Les évaluations portent sur des échantillons de travailleurs et d’entreprises qui ont pris part à des programmes mis en œuvre par les organisations impliquées dans les rapports. Ainsi, bien qu’ils ne soient pas représentatifs au niveau national, ces rapports montrent comment la pandémie a exacerbé les problèmes sous-jacents et rendu plus difficile encore la possibilité pour les personnes vulnérables de gagner leur vie et d’accéder à des sources de revenus.
«Dans les États arabes, comme dans d’autres régions, la pandémie de COVID-19 a posé de nouveaux défis économiques, et des secteurs clés porteurs d’emploi ont été gravement touchés», explique Frank Hagemann, Directeur régional par intérim pour les États Arabes.
«Les pays touchés par les conflits sont confrontés à des conséquences encore plus graves, en raison de structures gouvernementales surchargées, d’une économie et de marchés du travail paralysés et de l’absence des infrastructures de base nécessaires pour faire face à la crise», ajoute Frank Hagemann.
«D’autres pays accueillant un grand nombre de réfugiés sont eux aussi exposés à des risques accrus. Les réfugiés et les segments vulnérables de la population locale ont besoin de davantage de soutien, alors même que les ressources publiques continuent de diminuer», poursuit-il.
En Jordanie, les conclusions montrent que près de la moitié des travailleurs qui occupaient un emploi avant la pandémie de COVID-19 l’ont perdu au cours des premières semaines de la crise. La majorité d’entre eux déclarent n’avoir aucune forme d’épargne à leur disposition et ajoutent que le niveau d’aide, en espèces ou en nature, qu’ils reçoivent est limité.
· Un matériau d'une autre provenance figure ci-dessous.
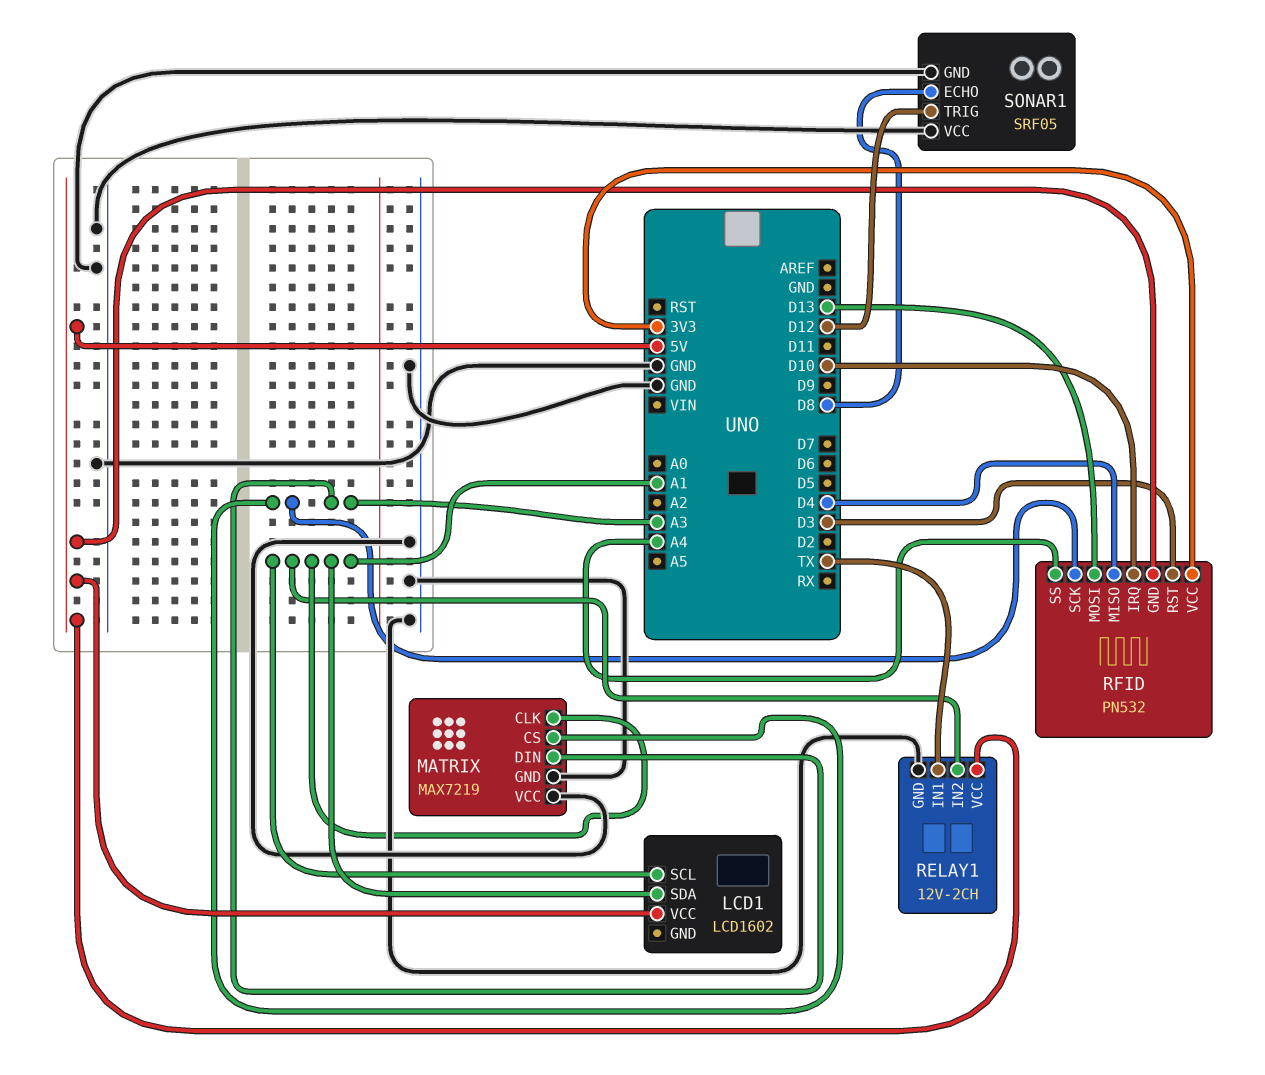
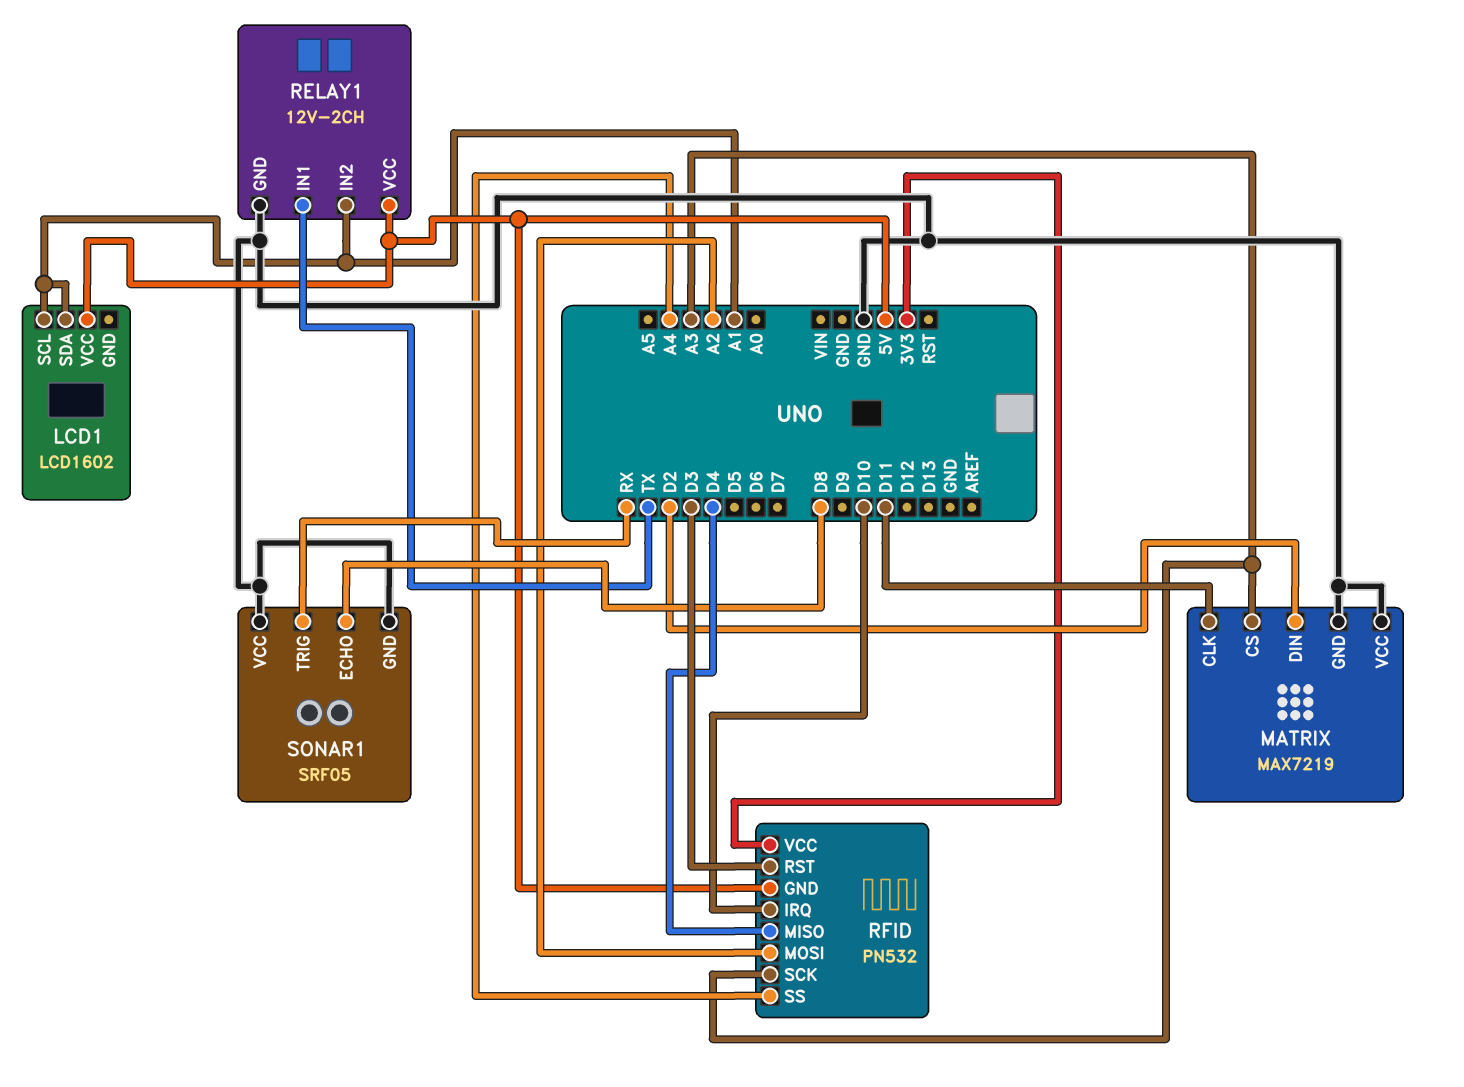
MATRIX pin CLK: A1 -> D11
MATRIX pin DIN: A3 -> D2
RFID pin MOSI: D13 -> A2
SONAR1 pin TRIG: D12 -> RX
Au Liban, la pandémie est apparue à un moment où le pays est confronté à la plus grave crise économique et financière qu’il ait connue ces dernières décennies, situation aggravée par l’instabilité politique et une crise des réfugiés qui n’en finit pas. Les résultats montrent que la pandémie a entraîné une dégradation des conditions de vie et de travail, tant des citoyens libanais que des réfugiés syriens. Ces derniers, qui tendent à accepter des salaires moins élevés et des conditions de travail plus pénibles, sont parmi les plus touchés.
En Iraq, pays qui compte environ 1,4 millions de déplacés internes, la pandémie a eu de profondes répercussions sur les jeunes travailleurs et les femmes, dont bon nombre étaient déjà sans emploi avant la crise. Selon l’étude, étant donné que plus d’un tiers des personnes interrogées – qui sont les principales sources de revenu de leur ménage – ont été licenciées définitivement, il faut s’attendre à ce que la pandémie ait des répercussions considérables, non seulement pour ces personnes, mais aussi pour toutes celles qui en sont économiquement dépendantes.
L’étude formule des recommandations sur les actions à mener dans l’immédiat, mais aussi sur des politiques à plus long terme, en particulier des mesures pour faire face aux problèmes auxquels était déjà confronté le marché du travail:
- Soutenir les travailleurs vulnérables et les entreprises en difficulté en leur accordant une aide directe en espèces.
- Réadapter les programmes aux besoins nouveaux et urgents des travailleurs, en se concentrant sur la création d’actifs communautaires et publics, pendant et après la crise de COVID-19, et renforcer les mesures de protection.
- Réduire les risques de voir des entités formelles basculer dans l’informalité, grâce à des mécanismes de garantie de prêt soutenus par l’Etat, à la transition vers le paiement numérique des salaires et à des exonérations fiscales.
- Simplifier les procédures administratives de sorte que les personnes qui sont dans le besoin puissent accéder plus facilement aux services et aux fonds disponibles.
Ces évaluations ont été élaborées par le Bureau régional de l’OIT pour les États arabes en collaboration avec les partenaires du développement et de l’aide humanitaire, en particulier le Programme des Nations Unies pour le développement (PNUD), le Cash Consortium pour l’Iraq (CCI) et le groupe principal d’experts pour les moyens de subsistance au Liban (Livelihoods Sector Core Group).